Повторите предыдущие этапы инфузии, используя богатую глюкозой изотопную инфузию глюкозы. Чтобы достичь устойчивого состояния, запускайте болюс второго инфузии по 600 микролитров в час в течение 15 минут. Обратите внимание на время начала для каждой группы клеток.
Уменьшите скорость инфузии до 150 микролитров в час, чтобы завершить три часа общего времени инфузии. Повторный забор крови, как описано ранее. Отсоедините инфузии, надавите на участки катетера до тех пор, пока кровотечение не прекратится, и верните мышей в их домашние клетки.

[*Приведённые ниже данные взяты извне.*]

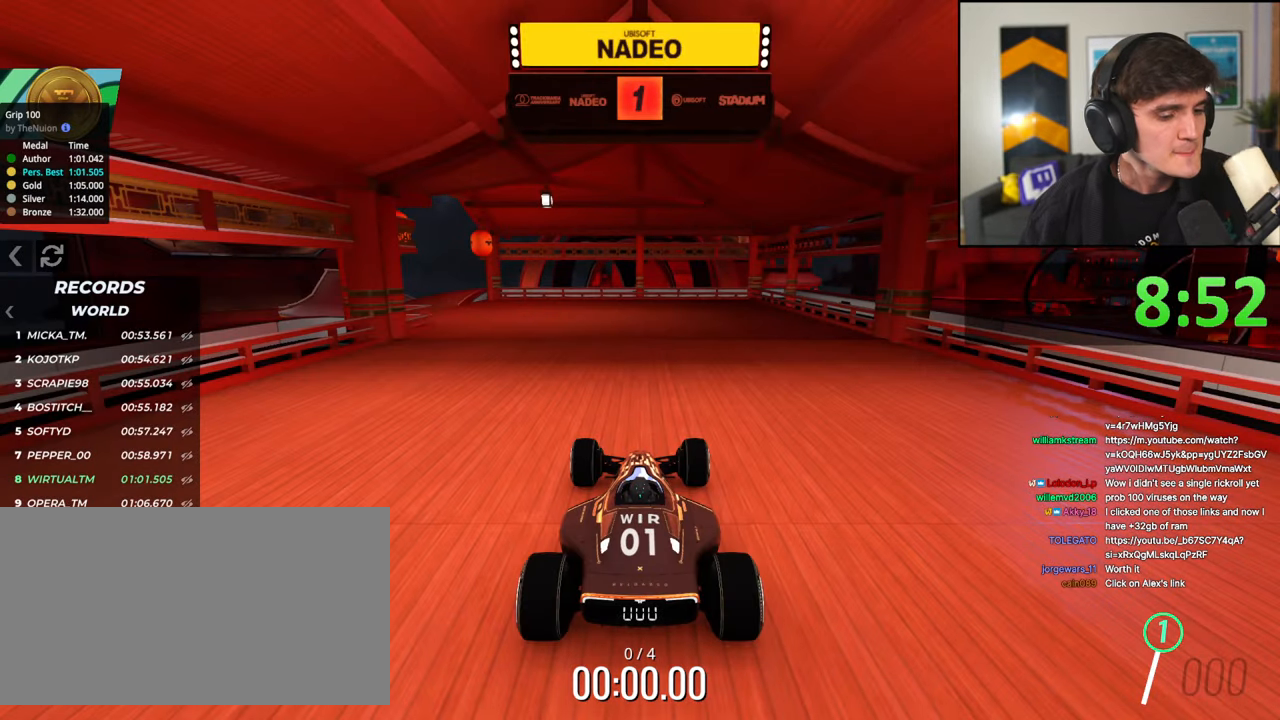
{"keys": ["up"], "events": []}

Далее образцы отправляются на GCMS. Рассчитать изотопное обогащение изотопа глюкозы при пике глюкозы С помощью GCCMS с использованием производного пентаацетата. Вкратце, этот метод включает в себя получение пентаацетатного производного глюкозы с последующим анализом образца с использованием GCMS в режиме положительной химической ионизации.
Селективный ионный мониторинг отношения массы к заряду, 171 к 169, выполняется для определения М плюс два обогащения изотопа глюкозы. Все кинетические измерения выполняются в стационарных условиях. Рассчитайте общую скорость появления глюкозы в плазме из M плюс два обогащения изотопа глюкозы и плазмы, используя установленные уравнения разбавления изотопов.

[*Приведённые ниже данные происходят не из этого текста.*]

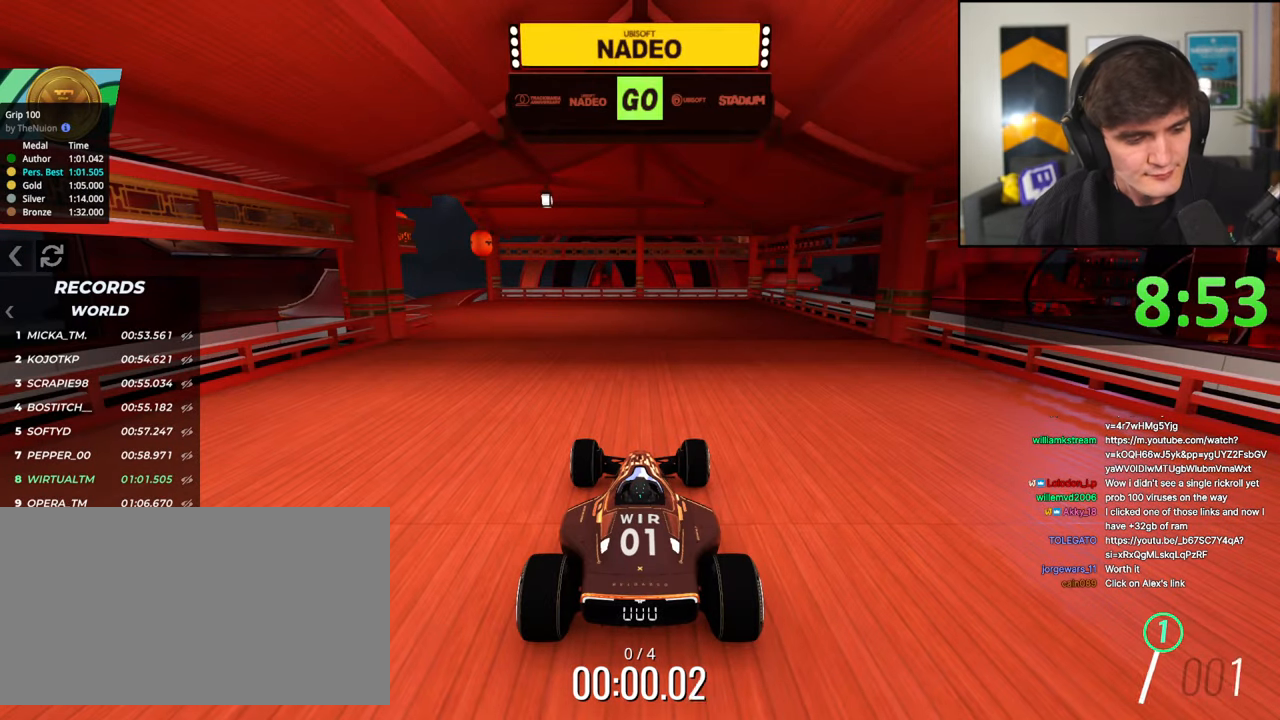
{"keys": ["up"], "events": []}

В установившихся условиях предполагается, что скорость появления глюкозы равна скорости исчезновения глюкозы. Скорость выработки эндогенной глюкозы равна общей норме глюкозы плазмы минус экзогенная глюкоза. В первую таблицу включены репрезентативные результаты исследования.
Все единицы выражаются в миллиграмме на килограмм и минуту. Используя ранее описанные уравнения разбавления изотопов, была рассчитана общая норма глюкозы в плазме. В контрольной группе средний уровень глюкозы при появлении составил 19,98 в состоянии натощак.

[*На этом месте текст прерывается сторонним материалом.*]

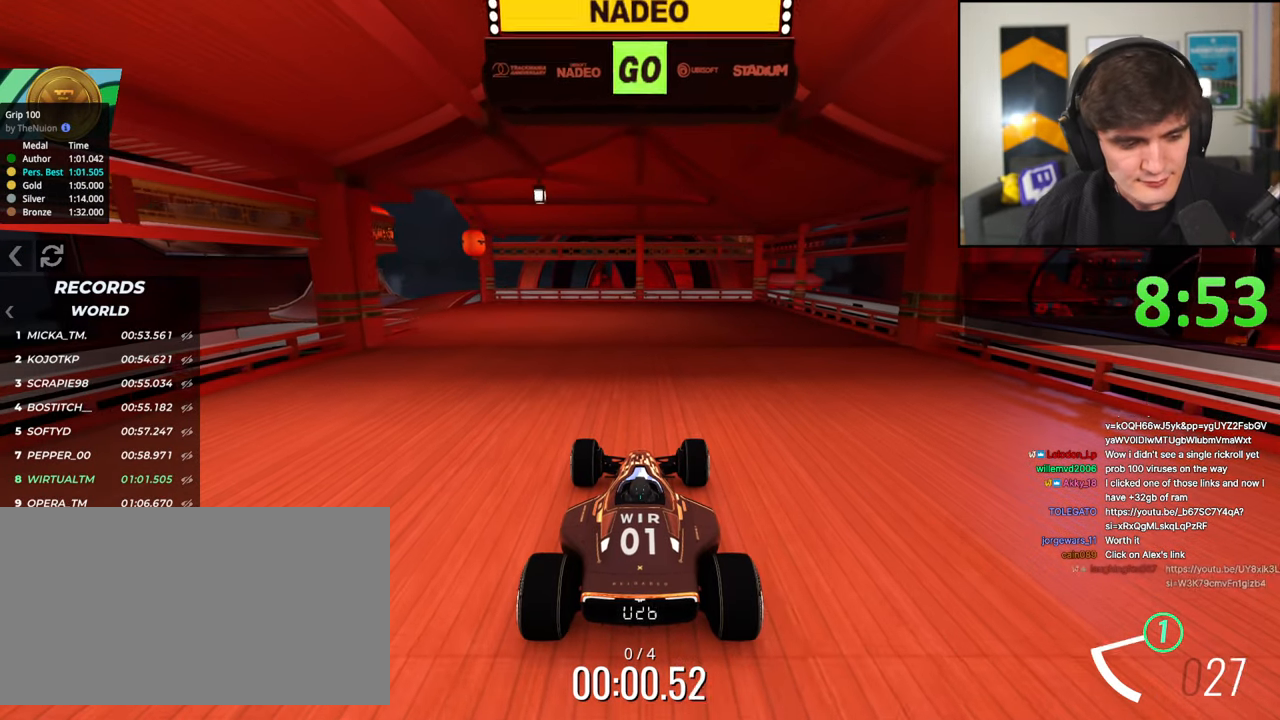
{"keys": ["up"], "events": [[333, "left", "down"], [467, "left", "up"]]}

В условиях, богатых глюкозой, показатель появления глюкозы составлял 25,8. Скорость производства глюкозы составила 19,08 в состоянии натощак и 8,56 в состоянии, богатом глюкозой. Аномальный метаболизм глюкозы и гомеостаз распространены при СПКЯ.
При нарушениях аномального метаболизма глюкозы нарушается регуляция подавления выработки глюкозы, что приводит к гипергликемии. В этом исследовании мы описываем простой способ измерения скорости производства глюкозы в печени у нескольких мышей одновременно. Важнейшими компонентами этого эксперимента являются введение катетера и определение точных измерений изотопа глюкозы и естественной глюкозы для адекватного выполнения GCMS.
Преимуществами исследования является выполнение инфузии минимально инвазивным способом за счет введения катетера хвостовой вены, а также использование легкодоступного, стабильного индикатора глюкозы. Существуют некоторые ограничения для исследования, в том числе техническая потребность в процедуре и потребность в возможных дополнительных навыках. В целом, мы описываем простой и точный способ измерения скорости общего производства глюкозы в печени в модели мыши с СПКЯ.
Этот метод может послужить основой для многочисленных исследований, включающих метаболизм глюкозы мышиных моделей.